I've poked around and think i know how windows are handled in mIRC, so in theory this actually should be simple to add to mIRC and could result in some MAJOR benefits. A while back i was asking about how to handle knowing when new lines of text are appended to any given windows buffer because its extremely taxing or difficult to determine new lines accurately within a window when its buffer has reached maximum and starts trimming lines to append new ones.
If my guess is correct, mIRC has some sort of array of strings for lines, most likely a vector which is a class or typedef struct which contains information like stripped line, color coded line, line color, etc.. My reason for this guess is the actual buffer area for displayed text is really a static control which has no simple method of mutli-coloring text like that, so somewhere theres a buffer, a scrollheight is set on the scrollbar and a custom event given to the scrollbar/wm_paint/etc to update the window by some means of GDI drawing of text. This would explain why scrolling is also odd unlike most windows programs that use a built in control.
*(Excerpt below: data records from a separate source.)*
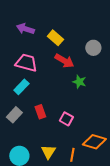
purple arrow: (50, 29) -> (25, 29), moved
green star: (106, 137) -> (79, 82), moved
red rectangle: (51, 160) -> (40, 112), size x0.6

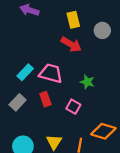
yellow rectangle: (55, 38) -> (73, 20), moved, turned 35
pink trapezoid: (26, 63) -> (51, 73), moved
green star: (79, 82) -> (87, 82), moved

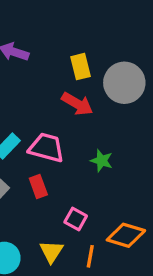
gray circle: (102, 30) -> (124, 83), size x1.6
pink square: (73, 107) -> (76, 219), moved

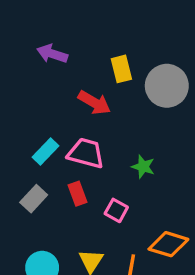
red arrow: (77, 104) -> (94, 103), moved
pink square: (76, 219) -> (116, 210), moved

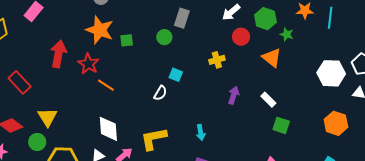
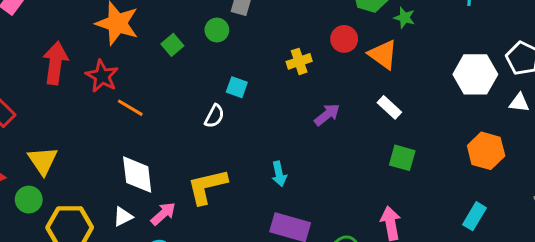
red circle: (241, 37) -> (344, 39), moved
green square: (127, 40) -> (172, 45), moved, turned -32
purple arrow: (234, 95) -> (327, 115), turned 36
white rectangle: (268, 100) -> (389, 107), moved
You know when a buffer is being appended to, trimmed, etc so by theory it should be an EXTREMELY simple implementation to fire off a "bufferchange/windowupdate/echo/whatever you wanna call it" event to signal that the last line in a window is new no matter what it is (script echo, join, part, quit, script error, disconnect, etc..)
I know it has been suggested in the past, and many people seem to reply it would be too difficult to implement but I really don't see how when somewhere that array of lines in a window is maintained.